After only 5 visits to physical therapy (including my initial evaluation which I don't really count as a session), I'm vastly improved. During my initial evaluation, there was a survey that had questions such as “What do you expect from physical therapy”, and “On a scale of 1 to 10, how difficult is doing blah blah blah”. I guess it's so they can somehow measure progress. Anyway, on my initial evaluation survey, I had a score of 43, with a goal of 70. We redid the survey today, and my score went up to 65!!
I'm feeling better to the point that I'm at the critical stage where I feel like I can do everything I used to do before I hurt my back. That's dangerous (okay, dangerous is a strong word, and even though I fancy myself a writer, I can't think of a word that fits better. However, I am open to suggestions) because I'm still not fine, just better, and there's a good chance I could undo everything I've done. Remember the post from last week about vacuuming?
So as I said, I've been to therapy 5 times, and nearly every time I've been there, I've heard a familiar voice. The first time I heard this voice, I looked around, because it's a voice I've been hearing since I was a teenager, except for the 10 years we lived in Chicago. Sure enough, the voice belonged to exactly who I thought it was.
This person is a local media personality, and I feel like I know this person, but I'm not sure we've ever actually met. I really want to say hello sometime, but I also don't want to bother this person while this person is getting PT. I probably won't say anything, but I want to. If I were well-known, I'm not sure I'd want random people coming up to me and trying to talk to me while I was rehabbing.
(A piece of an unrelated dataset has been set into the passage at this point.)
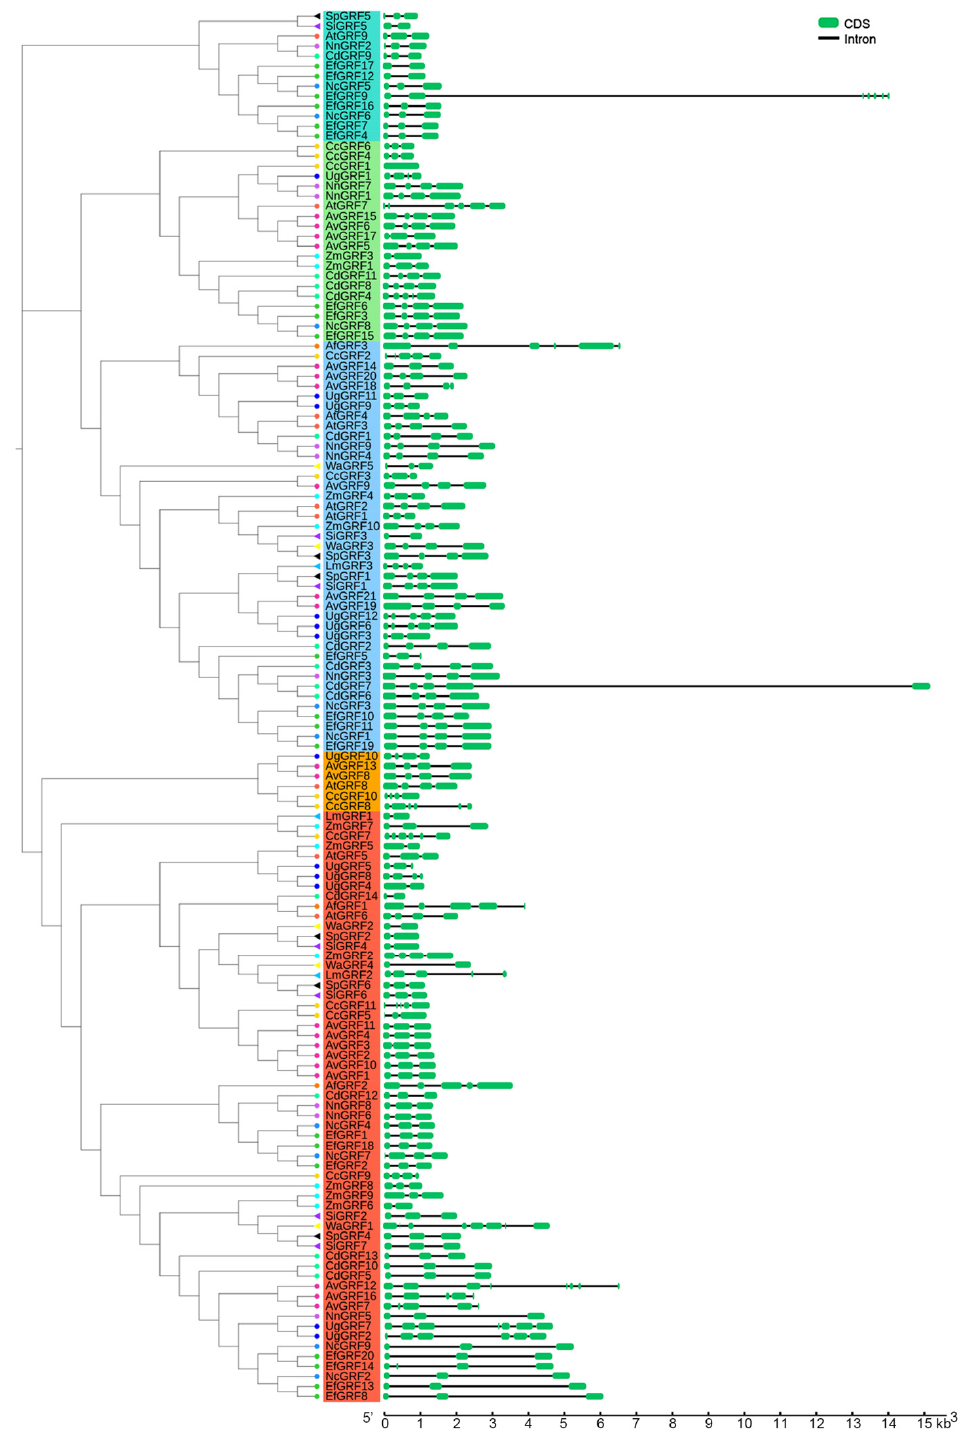
Figure 3. Gene structures of the GRFs . The GRFs from different species were labeled with different colored symbols. Tomato circles indicate genes from A. thaliana ; Dark orange circles indicate genes from A. filiculoides ; Maroon circles indicate genes from A. vesiculosa ; Gold circles indicate genes from C. chinensis ; Yellow circles indicate genes from C. demersum ; Dark gold circles indicate genes from E. ferox ; Blue circles indicate genes from U. gibba ; Dodger blue circles indicate genes from N. col- orata ; Medium orchid circles indicate genes from N. nucifera ; Cyan circles indicate genes from Z. marina ; Deep sky blue triangles indicate genes from L. minuta ; Purple triangles indicate genes from S. intermedia ; Black triangles indicate genes from S. polyrhiza ; Yellow triangles indicate genes from W. australiana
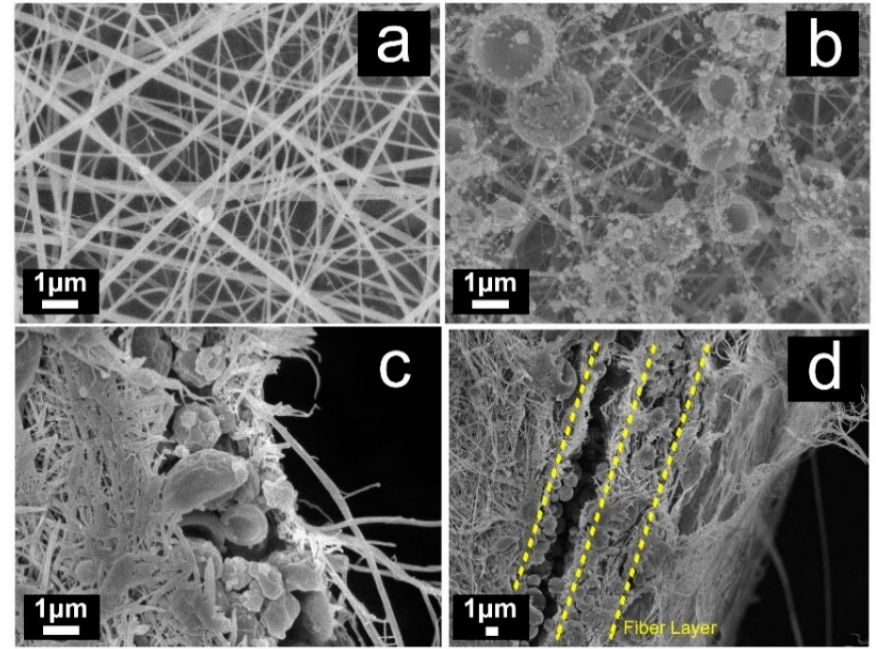
Figure 3. The morphologies of CS stacking membranes: ( a ) CS-L1, ( b ) CS-L2, ( c ) CS-L3 cross section and ( d ) CS-L5 cross section.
I'm essentially at the halfway point of therapy if my therapist was right about 8 visits, and I do feel more than halfway better. My only experience with physical therapy was a looooooooooooong time ago when I had my knee surgery, so I was expecting Pain and Torture. I haven't experienced that here. Hmm? Oh, my knee surgery happened during my senior year of high school. A looooooooooooong time ago indeed.
The weekend was really hot here, and my MS was in full force. Even though my amazing husband put in the air conditioners, once I get overheated, it doesn't matter. Once I'm hot, my symptoms come blasting like the heat, and even if I cool off, the symptoms take a while to subside. Plus I've been having trouble sleeping again; I fall asleep all right, but I can't stay asleep. I'm up every hour to every two hours. Of course, when the alarm goes off in the morning, I feel like I could sleep uninterrupted for a long time.
By the time I find the balance between PT and MS, my PT will be over. Unfortunately, the MS will be here for, well, forever.